Author(s): Wenjun Lu; Raed Lubbad; Sveinung Loset; Knut Hoyland
Linked Author(s): Knut Hoyland
Keywords: No Keywords
Abstract: The ice wedge bending problem is important to study the ice-sloping structure interactions. A lot of experiments, analytical and numerical solutions have been pursuit in the past decades to study ice wedge bending related problems (e. g. beam tests, ice bearing capacity experiments, etc. ). Nowadays, due to the advancement in computational mechanics, various numerical methods are at our disposal to simulate this process into detail according to certain material failure theory, e. g. the cohesive zone method. This paper tested four available numerical methods combined with the cohesive zone method in simulating this ice wedge bending scenario. These different numerical approaches include the traditional finite element method with element erosion technique, the cohesive element method (CEM), the discrete element method (DEM) with cohesive contacts and the extended finite element method (XFEM). Based on the simulations, it is found that all methods can reproduce the bending failure mode but the results are meshdependent due to the presence of material softening. Further information (e. g. strain rate effects) is needed for a more detailed material constitutive model so as to get a unique solution (i. e. mesh-independence).
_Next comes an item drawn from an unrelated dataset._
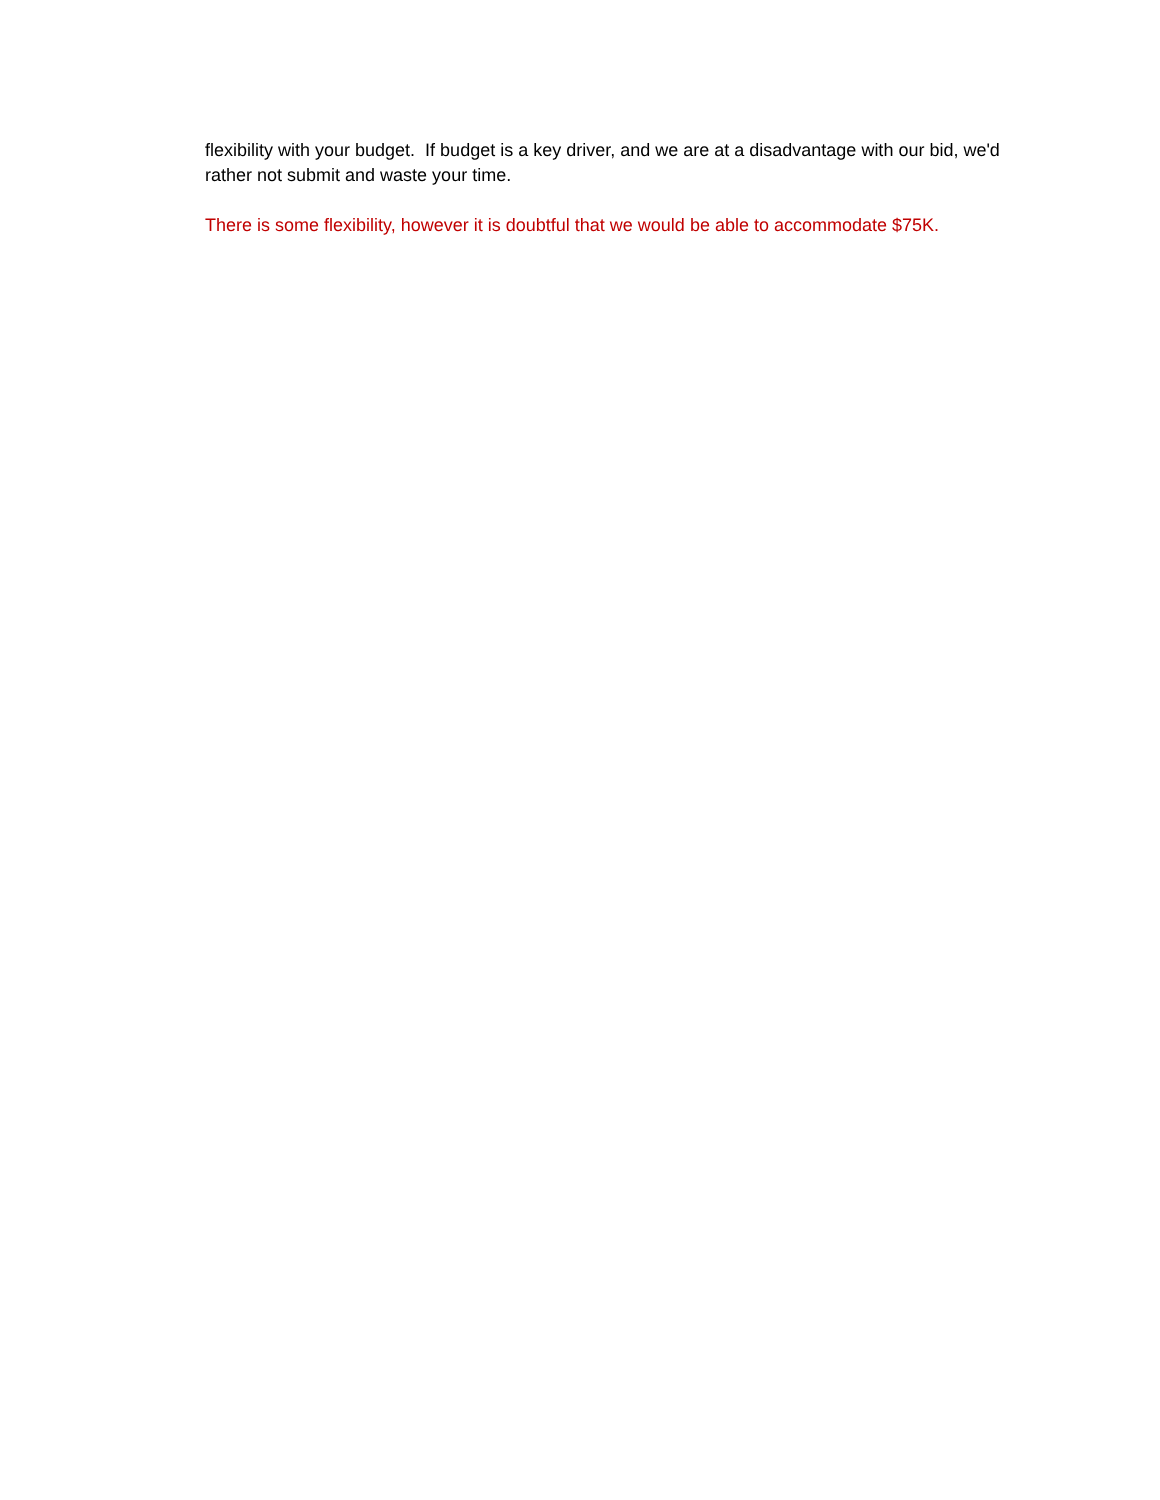flexibility with your budget. If budget is a key driver, and we are at a disadvantage with our bid, we'd rather not submit and waste your time.
There is some flexibility, however it is doubtful that we would be able to accommodate $75K.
Apart from that, among all these numerical methods, the element erosion technique turns out to be the most efficient method; CEM is capable of capturing a stabilized ice breaking load but the whole structure appears to be softened with increasing cohesive element density; DEM with cohesive contact alleviate us from the structural softening problem, but it is too computationally expensive that only limited simulations and conclusions are made on it; XFEM is still at its early stage of development, so lots of disadvantages still remains in the market available implementations. However, it is shown in this study, different from those discrete fracture approaches (CEM and DEM), that the crack propagation is free from the mesh bounding thus making this method very promising in the future.
Year: 2012